• TEXT UNDER STUDY
▼

If you’re interested, the repo is on Github.
Saturday I debugged the sprinklers.
I thought I turned them on two weeks ago, and I heard someone’s sprinklers outside my window that next Monday morning at 5 a.m., but after a week of 100-degree days it was clear ours weren’t doing their job. I had skipped my usual routine of checking each line, unearthing the sunken heads, and replacing what had failed. So now I had to deal with it.
Somehow after living here for ten years I still found two new heads I had never seen before. Here is a map I’ve kept for years, maybe since our first summer:
It has every sprinkler head I’ve seen. Going by the rate I charge clients, that map is worth thousands of dollars.
In the bottom corner is the box where the water comes in from the street. There are more boxes where valves let water into each line.
One year I came across a buried water spigot in the middle of the grass. Then I lost it again.

▲

• COLLECTED DATA
▼

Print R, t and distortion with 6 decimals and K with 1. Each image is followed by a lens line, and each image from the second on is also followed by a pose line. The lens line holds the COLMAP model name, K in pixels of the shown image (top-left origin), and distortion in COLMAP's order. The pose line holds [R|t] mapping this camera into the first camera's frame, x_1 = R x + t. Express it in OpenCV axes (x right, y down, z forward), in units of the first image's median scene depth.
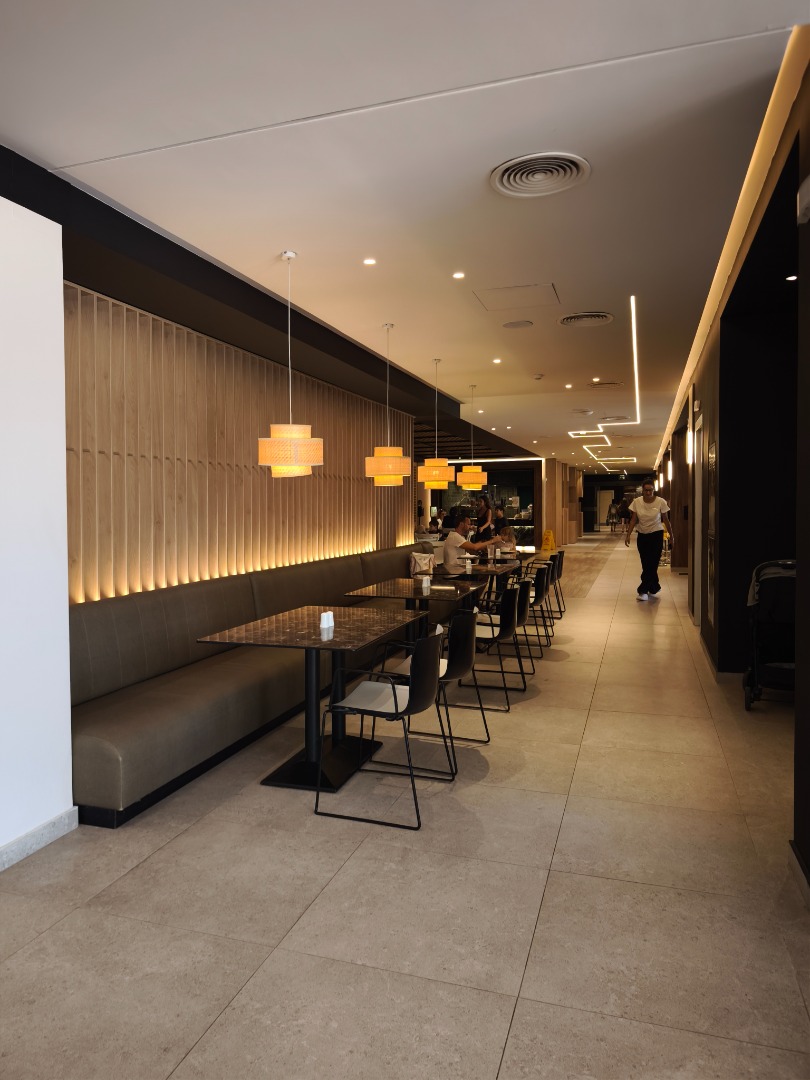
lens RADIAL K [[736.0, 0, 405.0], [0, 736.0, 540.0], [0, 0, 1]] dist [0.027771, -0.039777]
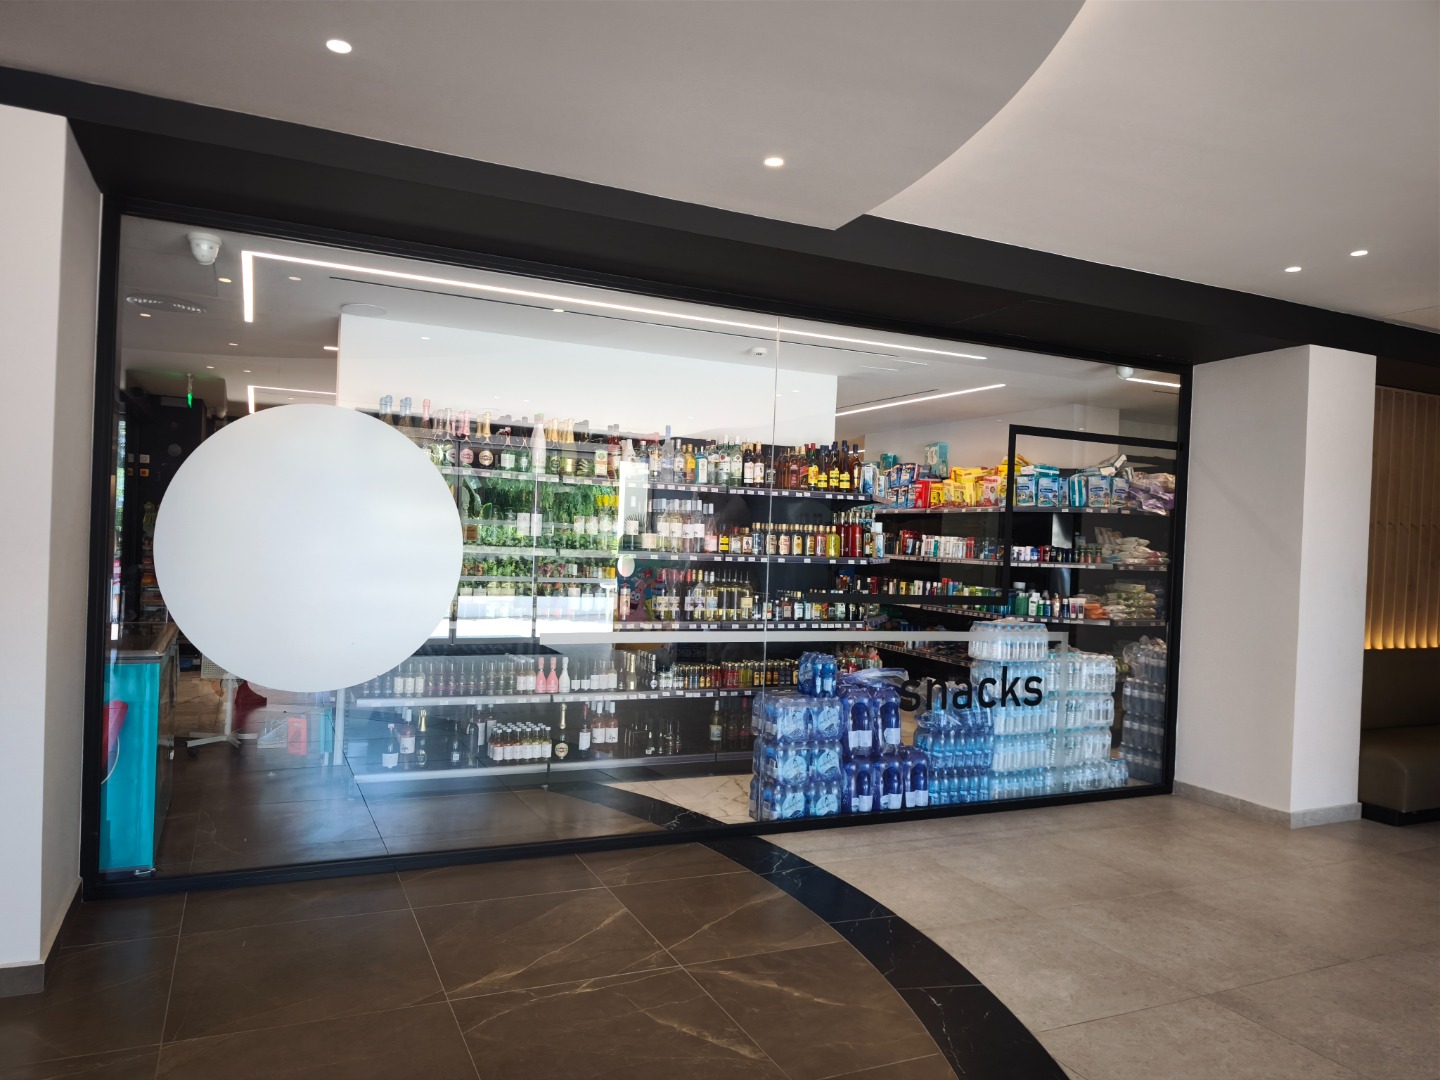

▲

• THE PROBLEM
List the steps of the usual routine that the narrator of the sprinkler text skipped.

• ANSWER BOX
- Checking each line
- Unearthing the sunken heads
- Replacing what had failed